I am running a simple commande
python tools/train_net.py --config-file "configs/myconfig.yaml"
with a model modified so that I could train on it (as mentionned above) and where myconfig.yaml file has adapted num_classes (=2) here and points to the model.pth.

Any ideas on how to adapt those sizes?

@BelhalK what have you modified in your model, only the last layer or other layers as well?

  • if it's only the last layer, the discussion above has the solution for you.
  • If it's all the layers, then it will be difficult to be able to reuse a pre-trained model.

I believe I modified only the last layer cls_score and bbox_pred but what you are saying is that I might have modified all of them.
I will check if it's the case. Indeed, it makes sense to only modify last layer of course.
Thanks

I've actually only changed
'bbox_pred.bias', 'bbox_pred.weight', 'cls_score.bias', 'cls_score.weight'
in the pre-trained model _detectron_35858933_12_2017_baselines_e2e_mask_rcnn_R-50-FPN_1x.yaml.01_48_14.DzEQe4wC_output_train_coco_2014_train%3Acoco_2014_valminusminival_generalized_rcnn_model_final.pkl``
and did not change any values of the form (for instance for layer 1.2)

'layer1.2.bn1.bias', 'layer1.2.bn1.weight', 'layer1.2.bn2.bias', 'layer1.2.bn2.weight', 'layer1.2.bn3.bias', 'layer1.2.bn3.weight', 'layer1.2.conv1.bias', 'layer1.2.conv1.weight', 'layer1.2.conv2.bias', 'layer1.2.conv2.weight', 'layer1.2.conv3.bias', 'layer1.2.conv3.weight'

I may want to try with another pre-trained model?

Can you check the top of the log and verify that the assignment from original names to saved names is correct? Another possibility would be that you are picking the wrong model config for the weights that you have?

@fmassa do you mind summarizing the steps we need to take to train on a dataset with two classes and background? I tried to follow this issue, but I'm still a bit lost. Any help is much appreciated!

@jbitton addressed your question in #273

Also, given that the current issues were not enough to give you full context on how to add new datasets, could you perhaps improve a bit the documentation in https://github.com/facebookresearch/maskrcnn-benchmark/blob/master/maskrcnn_benchmark/data/README.md (maybe adding a link from the main README as well) with the points that were missing, and send a PR?

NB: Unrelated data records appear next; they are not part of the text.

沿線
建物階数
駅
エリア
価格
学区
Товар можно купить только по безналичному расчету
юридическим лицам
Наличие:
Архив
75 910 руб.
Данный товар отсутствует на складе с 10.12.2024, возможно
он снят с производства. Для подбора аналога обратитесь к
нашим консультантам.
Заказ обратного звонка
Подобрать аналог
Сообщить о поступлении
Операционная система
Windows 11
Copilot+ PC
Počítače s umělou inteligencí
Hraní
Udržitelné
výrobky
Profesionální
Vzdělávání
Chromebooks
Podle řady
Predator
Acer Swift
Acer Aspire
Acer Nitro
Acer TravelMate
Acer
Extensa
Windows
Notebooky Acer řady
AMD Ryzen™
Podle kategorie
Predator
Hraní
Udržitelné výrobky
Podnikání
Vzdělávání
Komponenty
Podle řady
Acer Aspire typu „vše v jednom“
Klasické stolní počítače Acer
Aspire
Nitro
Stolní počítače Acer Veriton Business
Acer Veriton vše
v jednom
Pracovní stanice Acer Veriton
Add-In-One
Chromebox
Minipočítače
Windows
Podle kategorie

It would be a very welcome contribution!

@fmassa For sure! Do you mind if I get the PR out mid-next week? I'd like to first verify that I was able to go through the training/eval scripts successfully.

@jbitton sure, no worries! thanks a lot!

commented

What's the meaning of %3A in the saved path? It's the HTML code for a colon, but why do we want it in a path?

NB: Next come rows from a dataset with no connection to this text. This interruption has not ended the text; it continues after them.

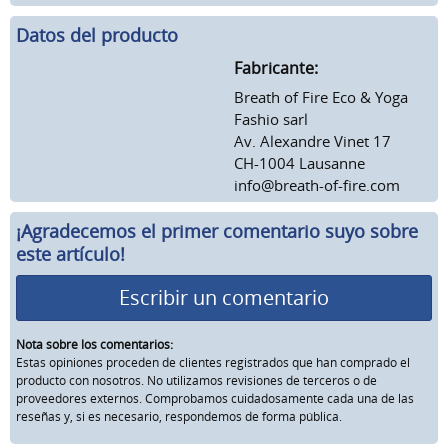
Datos del producto
Fabricante:
Breath of Fire Eco & Yoga
Fashio sarl
Av. Alexandre Vinet 17
CH-1004 Lausanne
info@breath-of-fire.com
¡Agradecemos el primer comentario suyo sobre
este artículo!
Escribir un comentario
Nota sobre los comentarios:
Estas opiniones proceden de clientes registrados que han comprado el
producto con nosotros. No utilizamos revisiones de terceros o de
proveedores externos. Comprobamos cuidadosamente cada una de las
reseñas y, si es necesario, respondemos de forma pública.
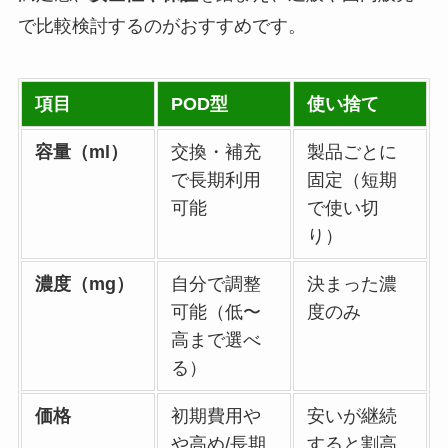
で比較検討するのがおすすめです。
項目
POD型
使い捨て
容量（ml）
交換・補充
製品ごとに
で長期利用
固定（短期
可能
で使い切
り）
濃度（mg）
自分で調整
決まった濃
可能（低〜
度のみ
高まで選べ
る）
価格
初期費用や
安いが継続
や高め/長期
すると割高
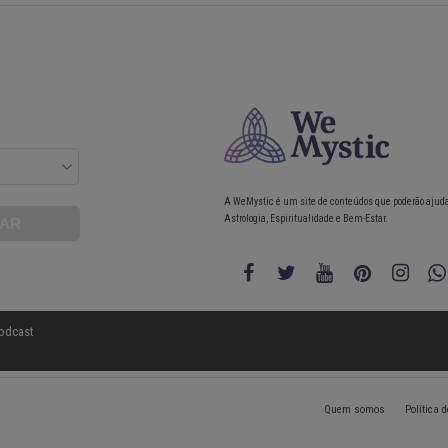
A WeMystic é um site de conteúdos que poderão ajud
Astrologia, Espiritualidade e Bem-Estar.
odcast
Quem somos
Política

@mattans we don't necessarily want it in the path. But this might be specific to what Windows can have as characters in a path

To summarize, I've created a script tools/trim_detectron_model.py here.
You can decide which keys to be removed and which keys to be kept by modifying the script.

Then you can simply point the converted model path in the config file by changing MODEL.WEIGHT.

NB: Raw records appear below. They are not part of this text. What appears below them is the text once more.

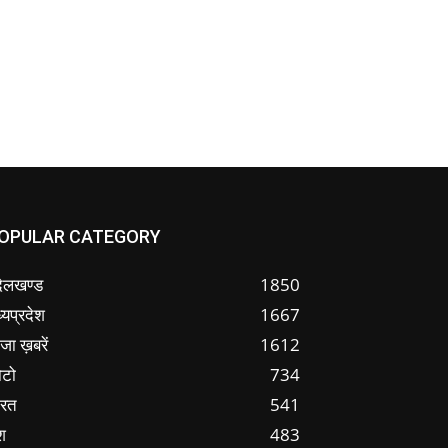
OPULAR CATEGORY
ंदेलखण्ड
1850
्यप्रदेश
1667
जा ख़बरें
1612
ोटो
734
ारत
541
श
483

@wangg12 could you maybe add a section in the TROUBLESHOOTING or in the README pointing to your snippet and send a PR?

Thanks!

@fmassa I've created a PR #286

I had a question about using trim_detectron_model.py.
If I understand correctly, when we load model by using load_c2_format(cfg, path), this function can only work with .pkl file . However, what we save from training is .pth file, so I had a error when I wanted to use trim_detectron_model.py. for .pth file.

Is there any solution for this?
Thanks.

@xiaohai12 I believe you can just replace the call to load_c2_format with a simple torch.load, but I have not tested.

@xiaohai12 I believe you can just replace the call to load_c2_format with a simple torch.load, but I have not tested.

Thanks. I will try it.

@xiaohai12 I believe you can just replace the call to load_c2_format with a simple torch.load, but I have not tested.

It worked in my case when I modified load_c2_format to torch.load and modified the the parameters in removekey from cls_score to roi_heads.box.predictor.cls_socre(same for other parameters).